#### AIM OF THE EXERCISE
Copy word for word, and only, the lines below from the one with "Page size: 1754x1241." through the last.

#### RAW DATA
------

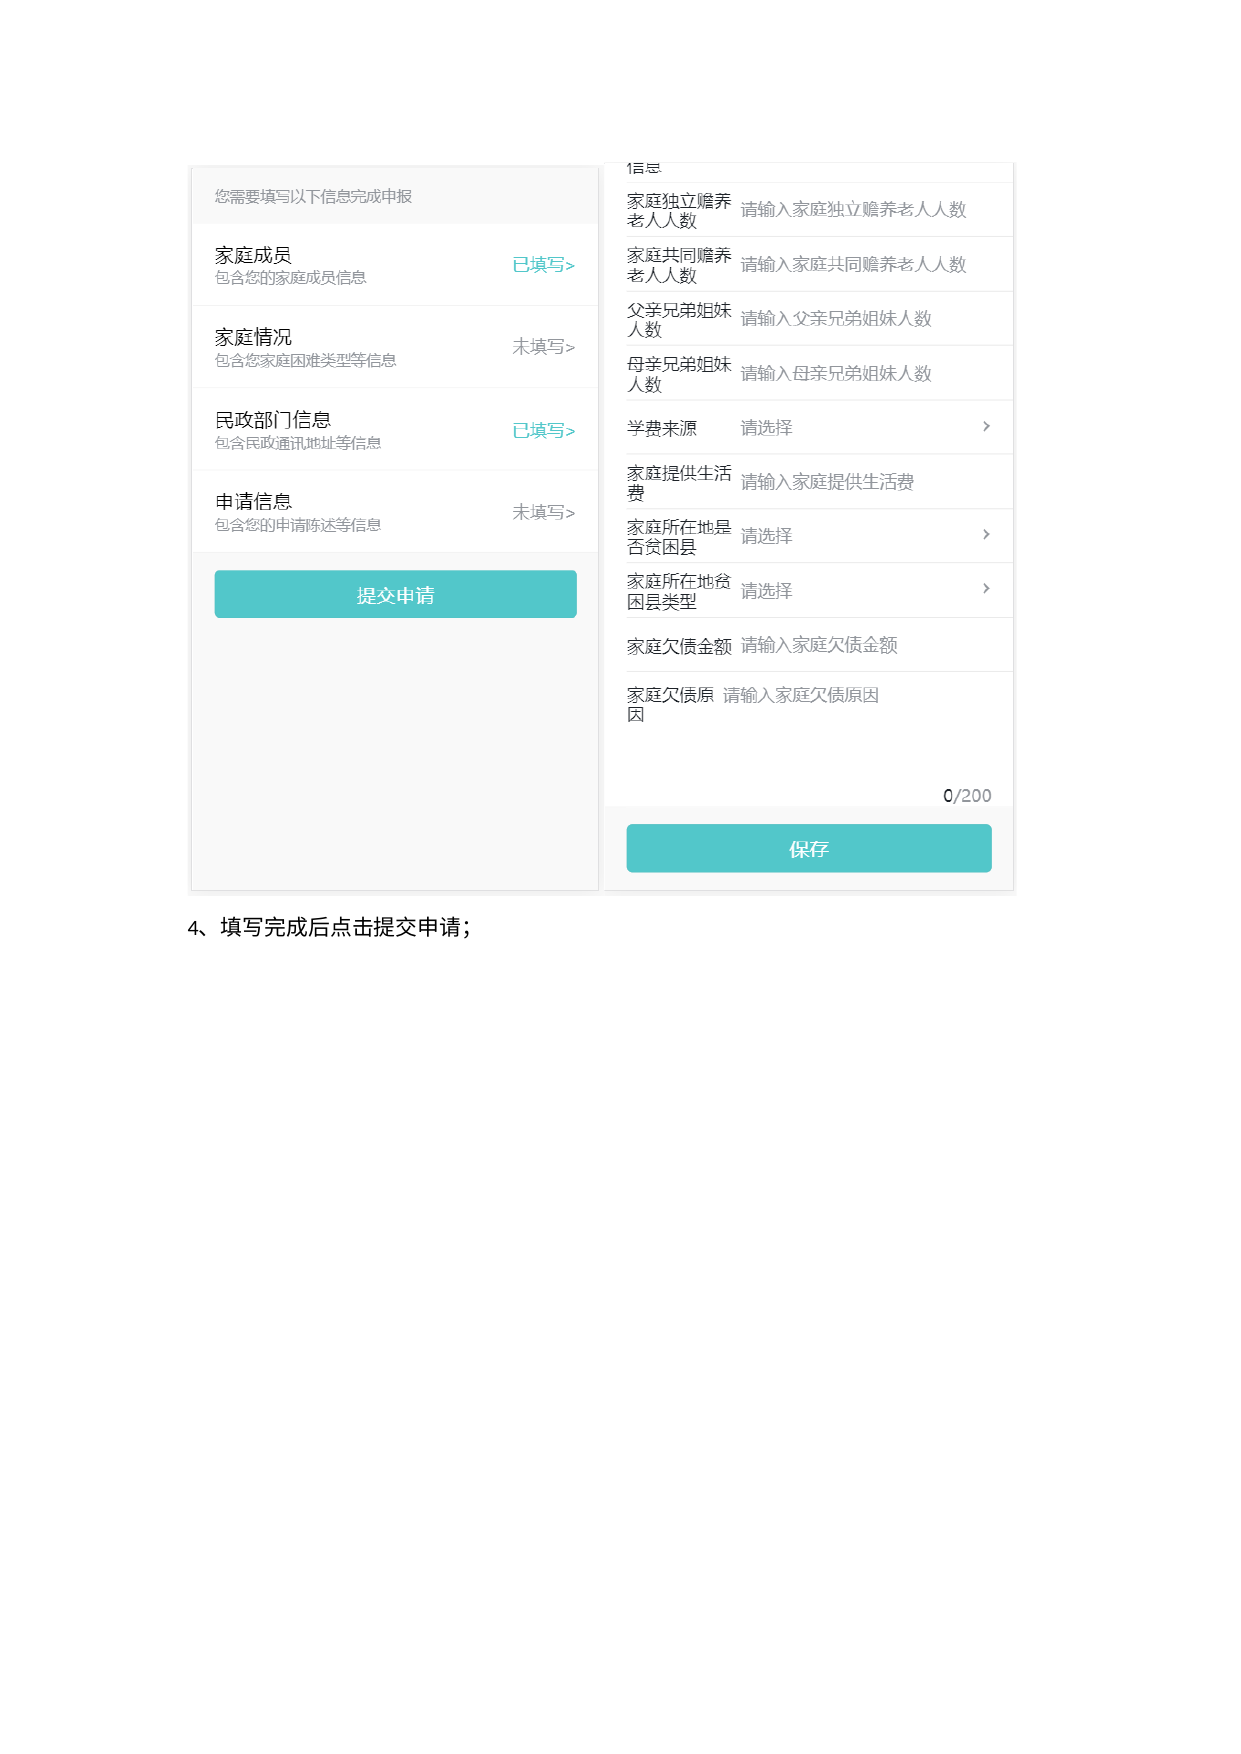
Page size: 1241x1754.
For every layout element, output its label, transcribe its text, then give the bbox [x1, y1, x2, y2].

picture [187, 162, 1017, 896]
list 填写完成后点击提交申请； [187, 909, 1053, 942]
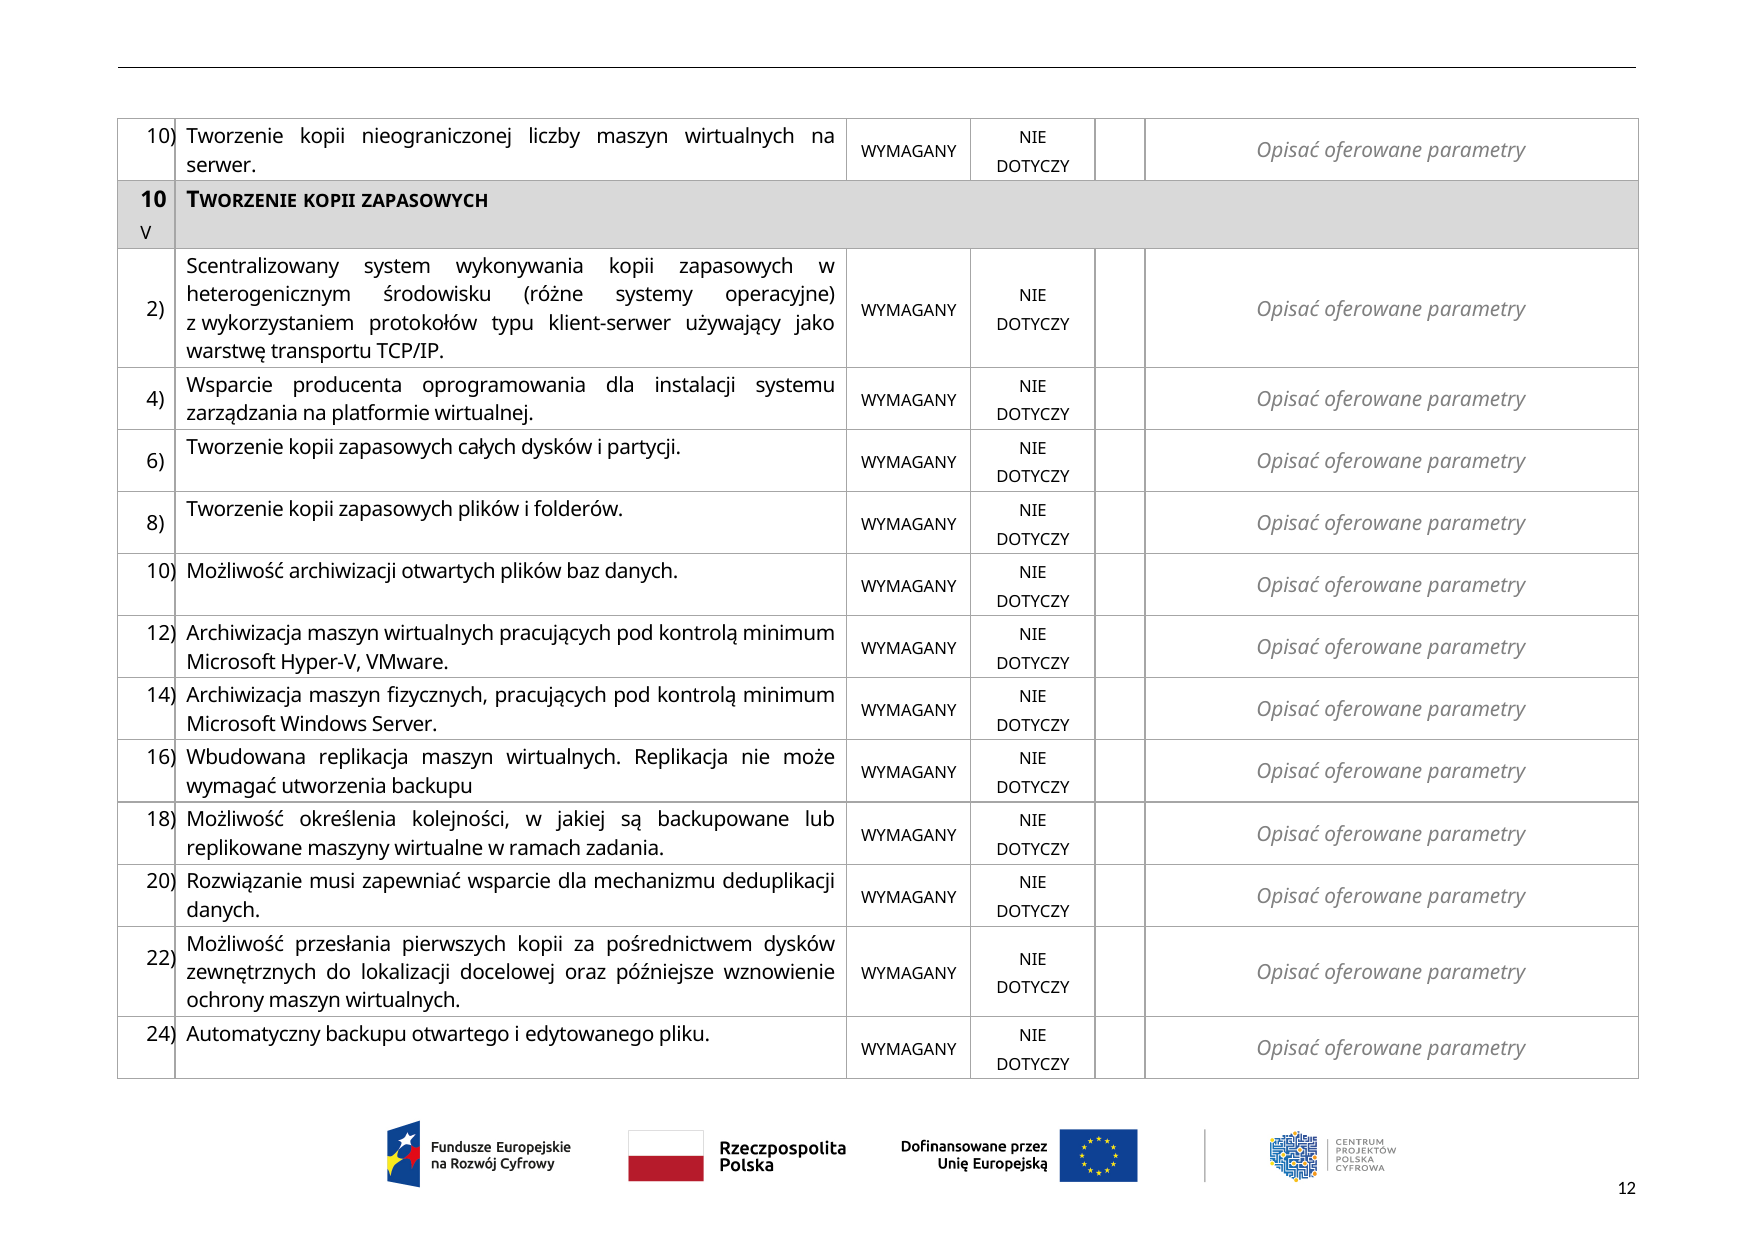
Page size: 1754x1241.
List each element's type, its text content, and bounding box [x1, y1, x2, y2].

------

#### PROBLEM SOLUTION
Page size: 1754x1241.
List each element's type, its text content, and bounding box [x1, y1, x2, y2].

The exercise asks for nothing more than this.